:: Work request ::
Change "series" to "data lines" in every entry below, leaving all other text as it is. Give the entries again without the pictures.

Extracted records below:

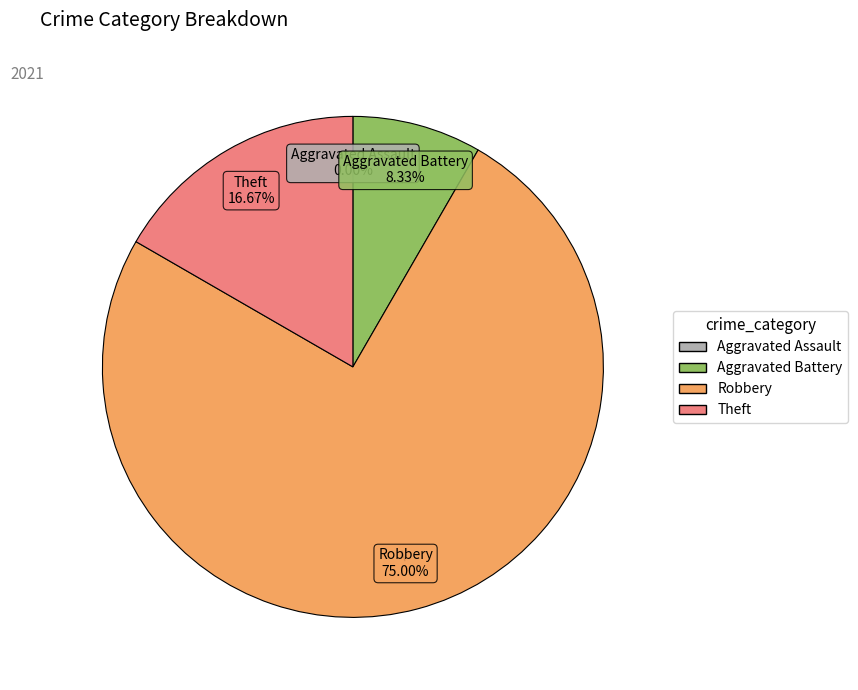

What is the total percentage of Robbery and Aggravated Battery?

83.3%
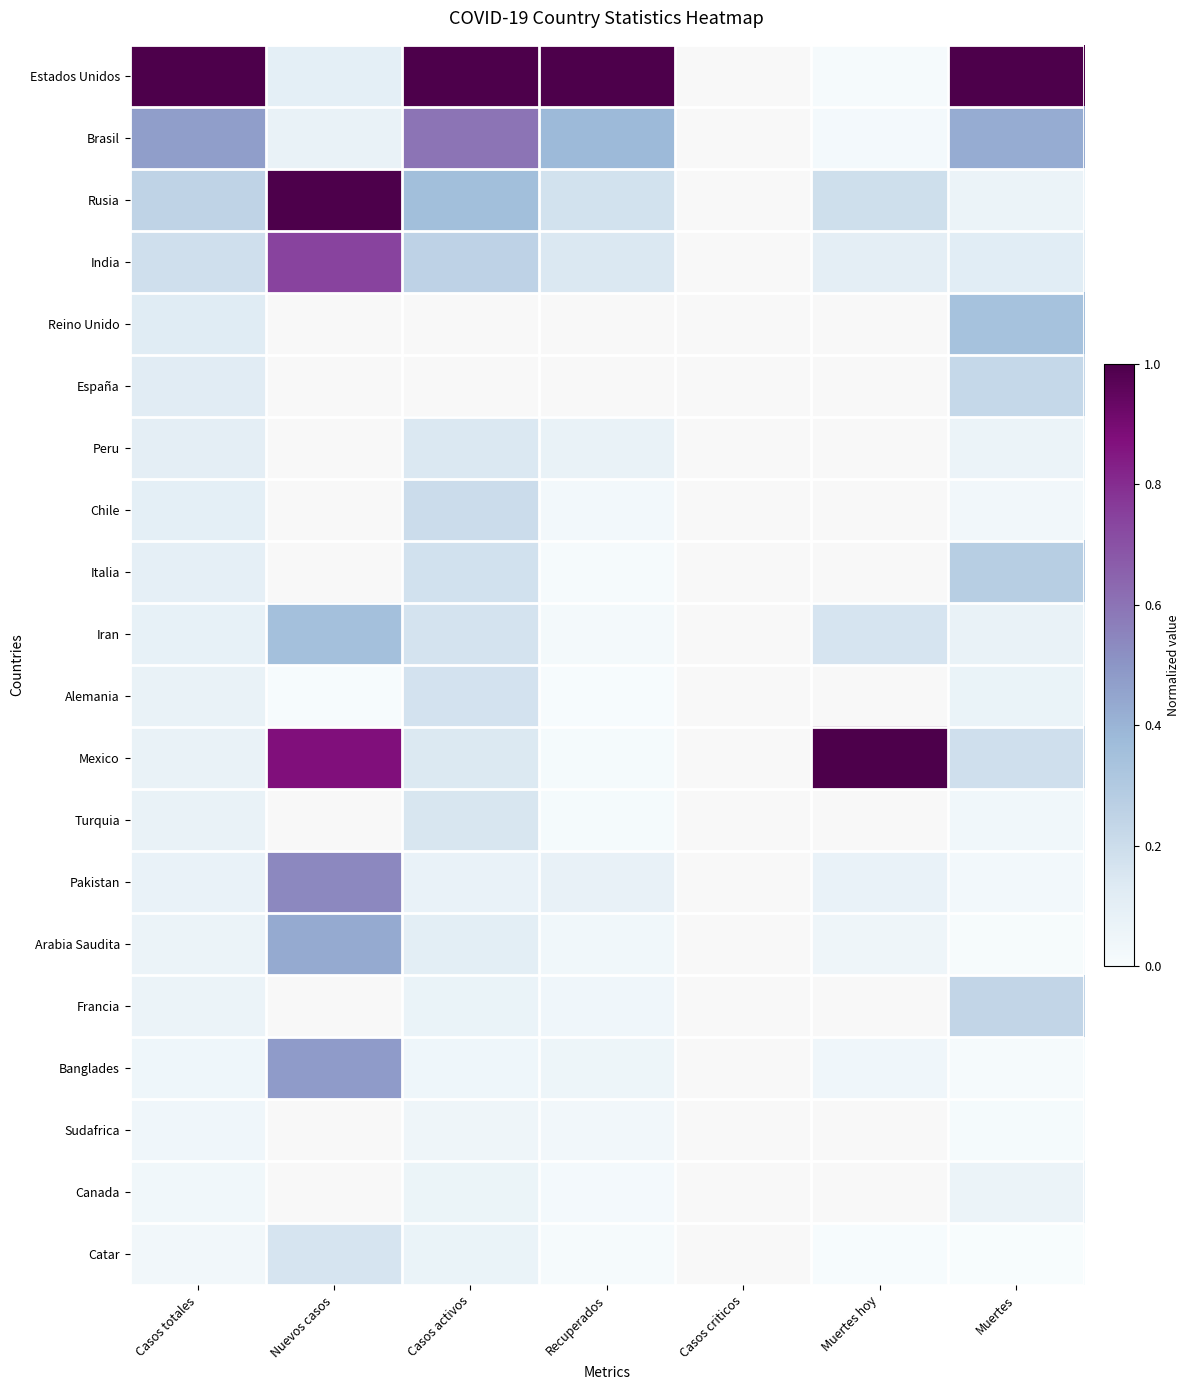

Rank the series at Nuevos casos from highest to lowest value.

Rusia, Mexico, India, Pakistan, Banglades, Arabia Saudita, Iran, Catar, Estados Unidos, Brasil, Alemania, Reino Unido, España, Peru, Chile, Italia, Turquia, Francia, Sudafrica, Canada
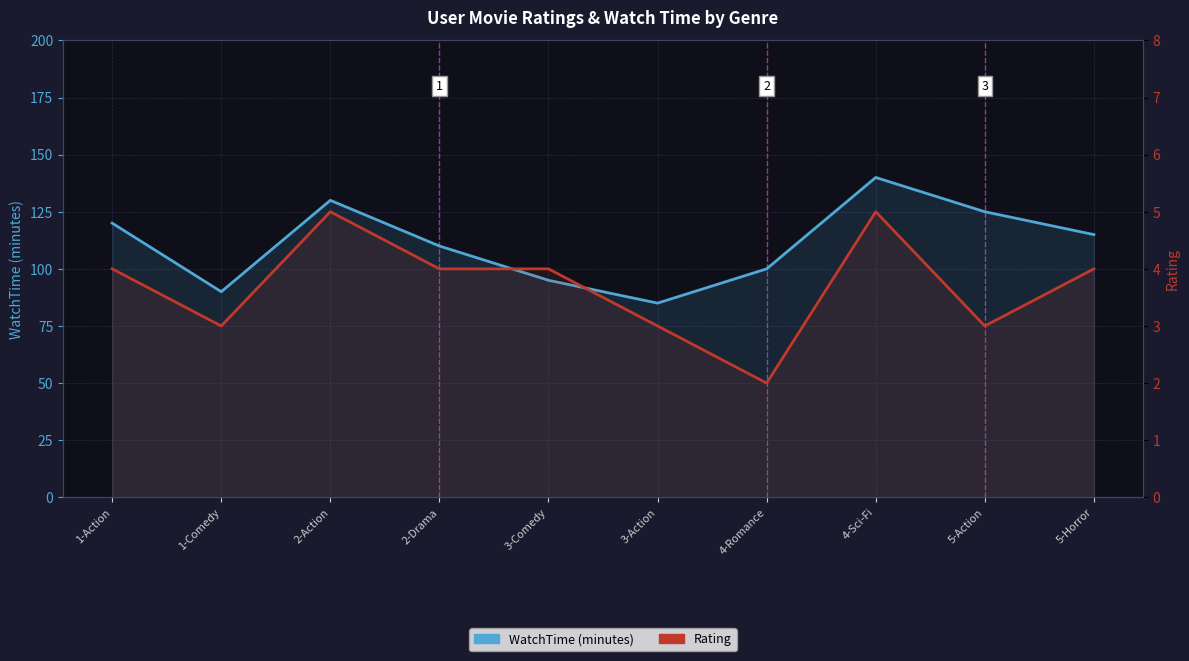

At 4-Sci-Fi, list the series in order from smallest to largest.

Rating, WatchTime (minutes)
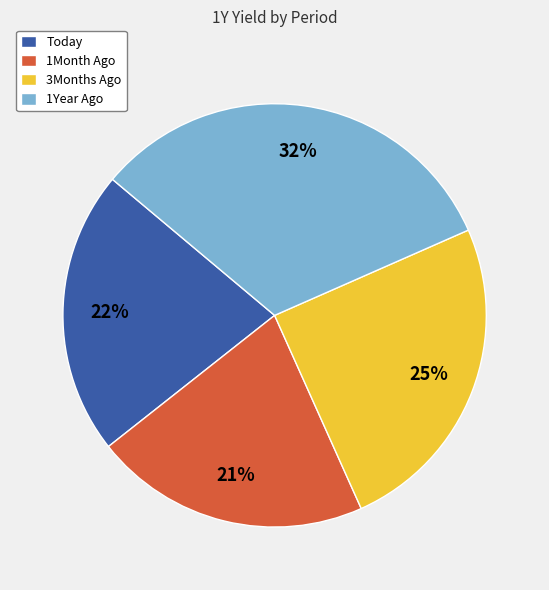

Is it true that 3Months Ago is 25% of the pie?

True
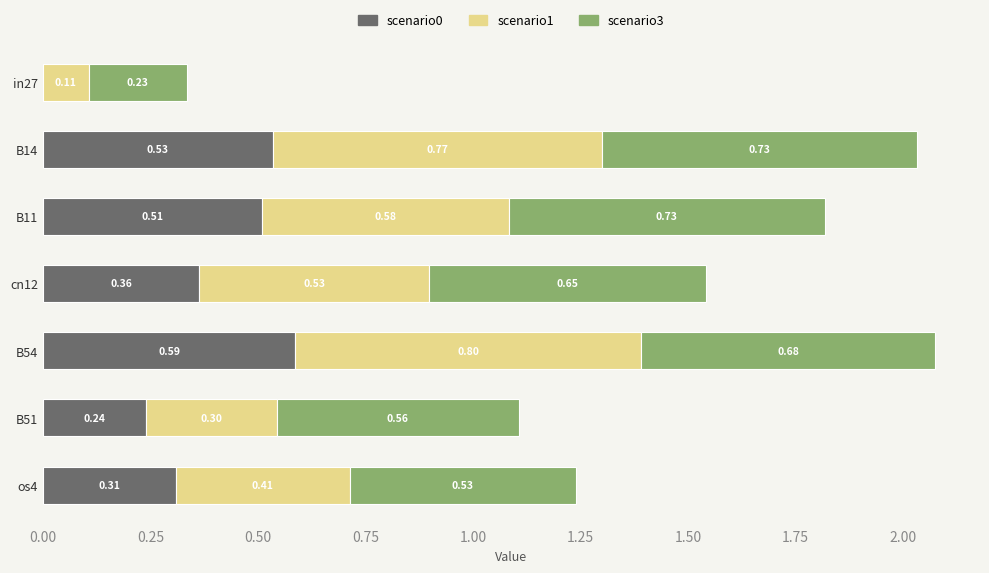

What is the total value across all series at B54?

2.1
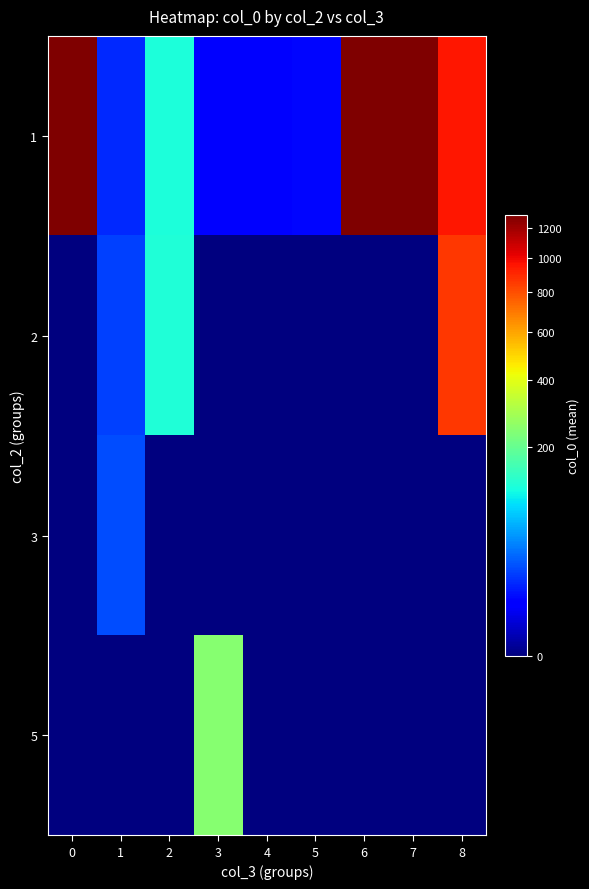

What is the spread (max minus min) of values at 5?

8.0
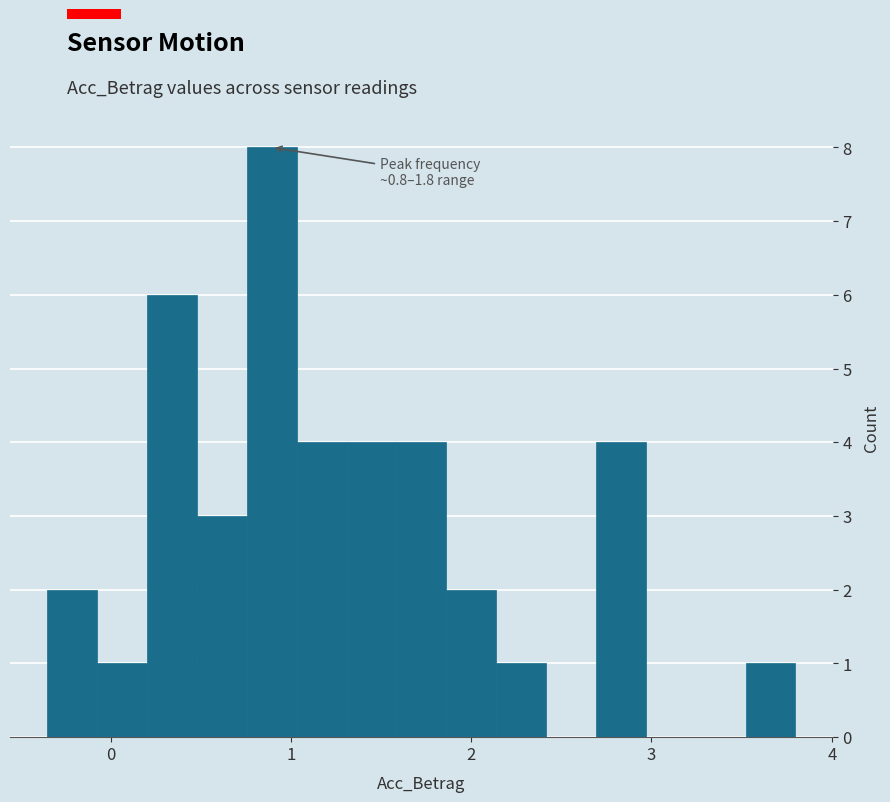

Around what value on the x-axis is the tallest bar? Give the approximate position of its centre, as read against the axis.

0.9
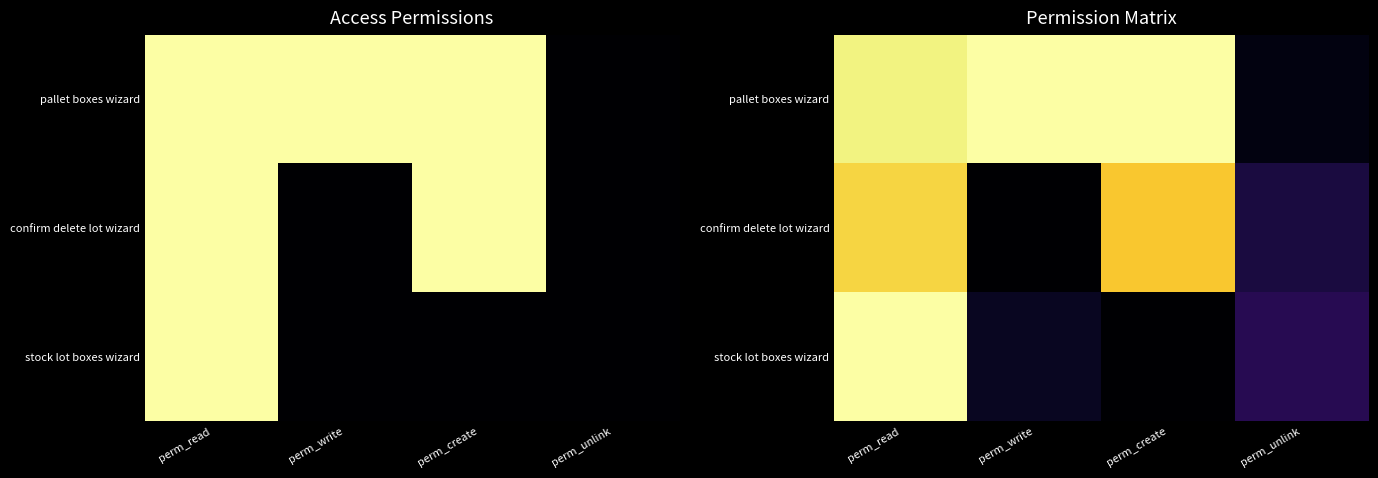

How many distinct data groups are displayed?

3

End of Extracted records.

:: Expected output ::
What is the total percentage of Robbery and Aggravated Battery?

83.3%

Rank the data lines at Nuevos casos from highest to lowest value.

Rusia, Mexico, India, Pakistan, Banglades, Arabia Saudita, Iran, Catar, Estados Unidos, Brasil, Alemania, Reino Unido, España, Peru, Chile, Italia, Turquia, Francia, Sudafrica, Canada

At 4-Sci-Fi, list the data lines in order from smallest to largest.

Rating, WatchTime (minutes)

Is it true that 3Months Ago is 25% of the pie?

True

What is the total value across all data lines at B54?

2.1

What is the spread (max minus min) of values at 5?

8.0

Around what value on the x-axis is the tallest bar? Give the approximate position of its centre, as read against the axis.

0.9

How many distinct data groups are displayed?

3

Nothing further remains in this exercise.